_Work required_
Quote the rows below word for word, beginning with the very first line and stopping after the line that contains "ข่าวสารจากเรา".

○ ○ ○ ○ ○ ○ ○

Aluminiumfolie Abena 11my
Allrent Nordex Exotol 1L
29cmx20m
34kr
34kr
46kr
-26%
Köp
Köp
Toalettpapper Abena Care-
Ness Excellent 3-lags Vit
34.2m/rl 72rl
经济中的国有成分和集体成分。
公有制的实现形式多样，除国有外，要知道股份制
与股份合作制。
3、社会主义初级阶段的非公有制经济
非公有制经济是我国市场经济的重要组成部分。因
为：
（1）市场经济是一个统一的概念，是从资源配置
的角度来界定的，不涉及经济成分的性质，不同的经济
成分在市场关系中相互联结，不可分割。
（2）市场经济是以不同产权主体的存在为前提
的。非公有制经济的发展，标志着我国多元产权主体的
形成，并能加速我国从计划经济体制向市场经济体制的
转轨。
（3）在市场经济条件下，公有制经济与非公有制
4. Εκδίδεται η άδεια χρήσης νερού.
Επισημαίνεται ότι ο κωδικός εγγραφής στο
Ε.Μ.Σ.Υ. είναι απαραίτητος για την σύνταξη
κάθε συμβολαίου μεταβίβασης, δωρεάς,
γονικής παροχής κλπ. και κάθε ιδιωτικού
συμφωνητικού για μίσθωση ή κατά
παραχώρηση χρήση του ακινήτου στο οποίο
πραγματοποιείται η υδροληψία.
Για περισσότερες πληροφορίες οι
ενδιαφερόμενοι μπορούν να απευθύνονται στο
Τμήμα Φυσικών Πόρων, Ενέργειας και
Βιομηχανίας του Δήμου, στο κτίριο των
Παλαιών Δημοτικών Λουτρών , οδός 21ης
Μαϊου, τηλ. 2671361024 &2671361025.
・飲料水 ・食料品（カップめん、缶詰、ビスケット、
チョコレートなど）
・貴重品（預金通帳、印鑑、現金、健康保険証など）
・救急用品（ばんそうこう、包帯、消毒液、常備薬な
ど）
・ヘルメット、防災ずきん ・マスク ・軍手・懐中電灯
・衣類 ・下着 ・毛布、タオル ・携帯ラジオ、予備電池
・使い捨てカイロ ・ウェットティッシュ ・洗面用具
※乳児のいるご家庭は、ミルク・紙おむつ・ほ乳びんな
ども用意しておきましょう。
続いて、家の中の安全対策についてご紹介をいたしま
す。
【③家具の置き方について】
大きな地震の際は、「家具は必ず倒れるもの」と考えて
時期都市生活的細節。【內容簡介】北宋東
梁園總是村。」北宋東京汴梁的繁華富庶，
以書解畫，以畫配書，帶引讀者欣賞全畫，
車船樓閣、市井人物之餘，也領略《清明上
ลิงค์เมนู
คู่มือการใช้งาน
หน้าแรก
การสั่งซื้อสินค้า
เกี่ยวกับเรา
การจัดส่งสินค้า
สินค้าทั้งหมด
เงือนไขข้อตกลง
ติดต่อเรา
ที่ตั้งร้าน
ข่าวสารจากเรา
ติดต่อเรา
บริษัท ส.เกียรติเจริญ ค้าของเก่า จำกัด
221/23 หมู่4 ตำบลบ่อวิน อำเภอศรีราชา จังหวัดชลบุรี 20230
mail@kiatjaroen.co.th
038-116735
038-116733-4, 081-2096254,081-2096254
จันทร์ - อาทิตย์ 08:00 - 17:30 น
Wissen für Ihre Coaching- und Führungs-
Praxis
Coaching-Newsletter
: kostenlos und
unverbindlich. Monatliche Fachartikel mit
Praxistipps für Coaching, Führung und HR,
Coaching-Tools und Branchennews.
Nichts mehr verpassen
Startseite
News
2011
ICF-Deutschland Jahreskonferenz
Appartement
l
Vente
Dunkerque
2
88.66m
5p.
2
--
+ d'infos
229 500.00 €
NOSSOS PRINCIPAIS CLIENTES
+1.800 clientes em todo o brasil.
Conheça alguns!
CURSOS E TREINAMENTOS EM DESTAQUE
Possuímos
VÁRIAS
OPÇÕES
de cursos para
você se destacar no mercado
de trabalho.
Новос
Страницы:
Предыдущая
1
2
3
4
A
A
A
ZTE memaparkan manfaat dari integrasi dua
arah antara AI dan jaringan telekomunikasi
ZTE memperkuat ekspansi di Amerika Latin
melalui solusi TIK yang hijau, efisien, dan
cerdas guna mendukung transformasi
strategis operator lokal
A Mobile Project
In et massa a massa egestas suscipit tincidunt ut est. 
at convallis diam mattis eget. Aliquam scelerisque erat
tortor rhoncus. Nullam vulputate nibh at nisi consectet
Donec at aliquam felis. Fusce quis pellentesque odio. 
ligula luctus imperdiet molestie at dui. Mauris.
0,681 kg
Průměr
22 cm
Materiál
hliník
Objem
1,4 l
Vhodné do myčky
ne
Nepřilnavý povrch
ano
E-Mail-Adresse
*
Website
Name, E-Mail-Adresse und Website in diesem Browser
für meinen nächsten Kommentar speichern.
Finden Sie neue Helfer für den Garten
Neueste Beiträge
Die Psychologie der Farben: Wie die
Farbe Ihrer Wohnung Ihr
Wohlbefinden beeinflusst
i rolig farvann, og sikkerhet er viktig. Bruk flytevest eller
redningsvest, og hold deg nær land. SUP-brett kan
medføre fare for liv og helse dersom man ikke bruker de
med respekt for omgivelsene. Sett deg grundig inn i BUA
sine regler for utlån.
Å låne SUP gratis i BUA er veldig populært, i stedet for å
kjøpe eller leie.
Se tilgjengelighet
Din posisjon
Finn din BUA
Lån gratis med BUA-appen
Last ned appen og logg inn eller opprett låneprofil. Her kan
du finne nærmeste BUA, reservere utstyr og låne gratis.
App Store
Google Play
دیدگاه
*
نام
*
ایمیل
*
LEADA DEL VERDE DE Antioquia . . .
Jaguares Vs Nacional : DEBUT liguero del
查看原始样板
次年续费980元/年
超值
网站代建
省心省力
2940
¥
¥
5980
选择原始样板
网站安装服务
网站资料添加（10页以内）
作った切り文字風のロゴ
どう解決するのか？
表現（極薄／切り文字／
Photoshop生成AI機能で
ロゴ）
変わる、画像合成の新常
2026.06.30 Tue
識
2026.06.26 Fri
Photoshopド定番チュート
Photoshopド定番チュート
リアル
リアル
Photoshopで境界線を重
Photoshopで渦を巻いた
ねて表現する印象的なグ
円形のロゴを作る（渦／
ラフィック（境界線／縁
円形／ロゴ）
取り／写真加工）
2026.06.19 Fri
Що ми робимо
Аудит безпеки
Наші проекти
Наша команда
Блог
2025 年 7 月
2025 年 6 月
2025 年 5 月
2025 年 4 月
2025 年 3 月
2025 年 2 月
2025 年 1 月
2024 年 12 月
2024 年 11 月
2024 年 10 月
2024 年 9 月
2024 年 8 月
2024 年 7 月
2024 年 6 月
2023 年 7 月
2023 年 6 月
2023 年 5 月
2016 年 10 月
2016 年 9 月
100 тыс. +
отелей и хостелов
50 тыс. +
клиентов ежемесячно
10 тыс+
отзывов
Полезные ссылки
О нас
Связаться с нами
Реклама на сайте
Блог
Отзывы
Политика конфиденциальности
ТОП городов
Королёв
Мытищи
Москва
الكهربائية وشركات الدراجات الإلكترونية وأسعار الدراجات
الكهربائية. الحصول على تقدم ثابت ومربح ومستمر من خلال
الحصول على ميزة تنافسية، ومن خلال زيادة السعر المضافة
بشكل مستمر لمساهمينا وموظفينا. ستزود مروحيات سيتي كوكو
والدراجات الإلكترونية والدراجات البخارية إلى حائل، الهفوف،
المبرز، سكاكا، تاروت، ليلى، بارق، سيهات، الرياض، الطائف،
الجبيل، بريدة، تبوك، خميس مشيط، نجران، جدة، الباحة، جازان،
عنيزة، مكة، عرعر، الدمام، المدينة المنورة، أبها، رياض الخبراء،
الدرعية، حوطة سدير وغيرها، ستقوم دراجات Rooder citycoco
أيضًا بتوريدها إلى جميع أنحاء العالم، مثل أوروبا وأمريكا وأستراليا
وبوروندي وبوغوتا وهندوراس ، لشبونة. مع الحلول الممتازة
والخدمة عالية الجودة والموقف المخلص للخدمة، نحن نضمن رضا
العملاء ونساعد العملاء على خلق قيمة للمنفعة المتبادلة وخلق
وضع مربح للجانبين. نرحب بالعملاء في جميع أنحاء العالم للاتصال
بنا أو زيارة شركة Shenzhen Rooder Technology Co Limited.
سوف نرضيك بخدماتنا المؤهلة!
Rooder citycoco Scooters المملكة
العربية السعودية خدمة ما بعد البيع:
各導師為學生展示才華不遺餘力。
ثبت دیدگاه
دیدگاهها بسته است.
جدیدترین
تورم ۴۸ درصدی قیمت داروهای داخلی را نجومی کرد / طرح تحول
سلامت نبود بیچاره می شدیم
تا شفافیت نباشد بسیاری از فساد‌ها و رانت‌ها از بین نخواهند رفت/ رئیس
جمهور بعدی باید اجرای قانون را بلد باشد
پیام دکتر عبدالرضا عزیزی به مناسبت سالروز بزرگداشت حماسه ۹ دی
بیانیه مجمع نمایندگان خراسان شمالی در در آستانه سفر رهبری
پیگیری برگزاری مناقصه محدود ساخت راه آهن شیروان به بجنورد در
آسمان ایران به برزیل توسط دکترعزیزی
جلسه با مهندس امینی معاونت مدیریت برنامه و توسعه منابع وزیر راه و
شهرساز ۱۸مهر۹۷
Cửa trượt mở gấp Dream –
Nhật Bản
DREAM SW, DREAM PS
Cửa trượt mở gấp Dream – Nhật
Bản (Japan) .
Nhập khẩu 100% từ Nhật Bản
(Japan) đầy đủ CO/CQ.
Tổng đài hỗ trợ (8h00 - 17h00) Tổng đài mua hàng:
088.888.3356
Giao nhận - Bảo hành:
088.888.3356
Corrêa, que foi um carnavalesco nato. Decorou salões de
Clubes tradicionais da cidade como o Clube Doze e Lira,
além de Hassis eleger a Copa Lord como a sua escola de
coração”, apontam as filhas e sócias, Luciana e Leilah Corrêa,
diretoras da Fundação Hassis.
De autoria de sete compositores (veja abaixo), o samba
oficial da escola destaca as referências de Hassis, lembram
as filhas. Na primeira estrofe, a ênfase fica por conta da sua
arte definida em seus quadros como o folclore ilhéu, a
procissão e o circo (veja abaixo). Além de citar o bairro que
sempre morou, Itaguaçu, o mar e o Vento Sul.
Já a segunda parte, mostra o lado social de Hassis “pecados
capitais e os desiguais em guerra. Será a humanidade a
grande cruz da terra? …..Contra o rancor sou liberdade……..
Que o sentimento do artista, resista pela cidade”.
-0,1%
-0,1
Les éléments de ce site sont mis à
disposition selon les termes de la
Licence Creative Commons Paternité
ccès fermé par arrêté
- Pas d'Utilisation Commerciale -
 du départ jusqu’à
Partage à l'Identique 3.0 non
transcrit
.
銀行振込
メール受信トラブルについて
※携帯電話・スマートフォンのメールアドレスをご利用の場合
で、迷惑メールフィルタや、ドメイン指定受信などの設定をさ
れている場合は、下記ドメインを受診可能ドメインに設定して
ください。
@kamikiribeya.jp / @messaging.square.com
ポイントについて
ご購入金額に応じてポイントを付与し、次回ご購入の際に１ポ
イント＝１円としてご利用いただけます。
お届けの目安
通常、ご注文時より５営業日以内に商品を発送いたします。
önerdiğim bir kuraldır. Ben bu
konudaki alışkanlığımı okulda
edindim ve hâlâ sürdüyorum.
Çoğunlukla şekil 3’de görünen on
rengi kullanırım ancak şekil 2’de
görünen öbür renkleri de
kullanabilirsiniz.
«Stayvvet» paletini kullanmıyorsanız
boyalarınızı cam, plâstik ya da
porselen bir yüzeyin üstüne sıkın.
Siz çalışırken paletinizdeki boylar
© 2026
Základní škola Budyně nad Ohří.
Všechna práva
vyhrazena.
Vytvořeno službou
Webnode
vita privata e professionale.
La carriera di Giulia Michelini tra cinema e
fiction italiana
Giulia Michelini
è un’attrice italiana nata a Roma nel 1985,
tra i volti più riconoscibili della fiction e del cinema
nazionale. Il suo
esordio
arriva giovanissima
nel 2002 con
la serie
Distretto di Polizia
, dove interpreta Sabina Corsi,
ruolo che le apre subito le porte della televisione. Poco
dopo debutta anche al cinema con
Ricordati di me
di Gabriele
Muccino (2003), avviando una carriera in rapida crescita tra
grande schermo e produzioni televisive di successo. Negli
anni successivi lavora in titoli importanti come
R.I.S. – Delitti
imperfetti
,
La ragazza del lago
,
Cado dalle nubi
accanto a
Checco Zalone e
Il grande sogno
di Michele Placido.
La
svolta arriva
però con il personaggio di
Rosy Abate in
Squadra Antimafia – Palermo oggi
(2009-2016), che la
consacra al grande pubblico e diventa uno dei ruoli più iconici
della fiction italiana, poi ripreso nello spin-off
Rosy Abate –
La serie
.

○ ○ ○ ○ ○ ○ ○

_Task answer_
Aluminiumfolie Abena 11my
Allrent Nordex Exotol 1L
29cmx20m
34kr
34kr
46kr
-26%
Köp
Köp
Toalettpapper Abena Care-
Ness Excellent 3-lags Vit
34.2m/rl 72rl
经济中的国有成分和集体成分。
公有制的实现形式多样，除国有外，要知道股份制
与股份合作制。
3、社会主义初级阶段的非公有制经济
非公有制经济是我国市场经济的重要组成部分。因
为：
（1）市场经济是一个统一的概念，是从资源配置
的角度来界定的，不涉及经济成分的性质，不同的经济
成分在市场关系中相互联结，不可分割。
（2）市场经济是以不同产权主体的存在为前提
的。非公有制经济的发展，标志着我国多元产权主体的
形成，并能加速我国从计划经济体制向市场经济体制的
转轨。
（3）在市场经济条件下，公有制经济与非公有制
4. Εκδίδεται η άδεια χρήσης νερού.
Επισημαίνεται ότι ο κωδικός εγγραφής στο
Ε.Μ.Σ.Υ. είναι απαραίτητος για την σύνταξη
κάθε συμβολαίου μεταβίβασης, δωρεάς,
γονικής παροχής κλπ. και κάθε ιδιωτικού
συμφωνητικού για μίσθωση ή κατά
παραχώρηση χρήση του ακινήτου στο οποίο
πραγματοποιείται η υδροληψία.
Για περισσότερες πληροφορίες οι
ενδιαφερόμενοι μπορούν να απευθύνονται στο
Τμήμα Φυσικών Πόρων, Ενέργειας και
Βιομηχανίας του Δήμου, στο κτίριο των
Παλαιών Δημοτικών Λουτρών , οδός 21ης
Μαϊου, τηλ. 2671361024 &2671361025.
・飲料水 ・食料品（カップめん、缶詰、ビスケット、
チョコレートなど）
・貴重品（預金通帳、印鑑、現金、健康保険証など）
・救急用品（ばんそうこう、包帯、消毒液、常備薬な
ど）
・ヘルメット、防災ずきん ・マスク ・軍手・懐中電灯
・衣類 ・下着 ・毛布、タオル ・携帯ラジオ、予備電池
・使い捨てカイロ ・ウェットティッシュ ・洗面用具
※乳児のいるご家庭は、ミルク・紙おむつ・ほ乳びんな
ども用意しておきましょう。
続いて、家の中の安全対策についてご紹介をいたしま
す。
【③家具の置き方について】
大きな地震の際は、「家具は必ず倒れるもの」と考えて
時期都市生活的細節。【內容簡介】北宋東
梁園總是村。」北宋東京汴梁的繁華富庶，
以書解畫，以畫配書，帶引讀者欣賞全畫，
車船樓閣、市井人物之餘，也領略《清明上
ลิงค์เมนู
คู่มือการใช้งาน
หน้าแรก
การสั่งซื้อสินค้า
เกี่ยวกับเรา
การจัดส่งสินค้า
สินค้าทั้งหมด
เงือนไขข้อตกลง
ติดต่อเรา
ที่ตั้งร้าน
ข่าวสารจากเรา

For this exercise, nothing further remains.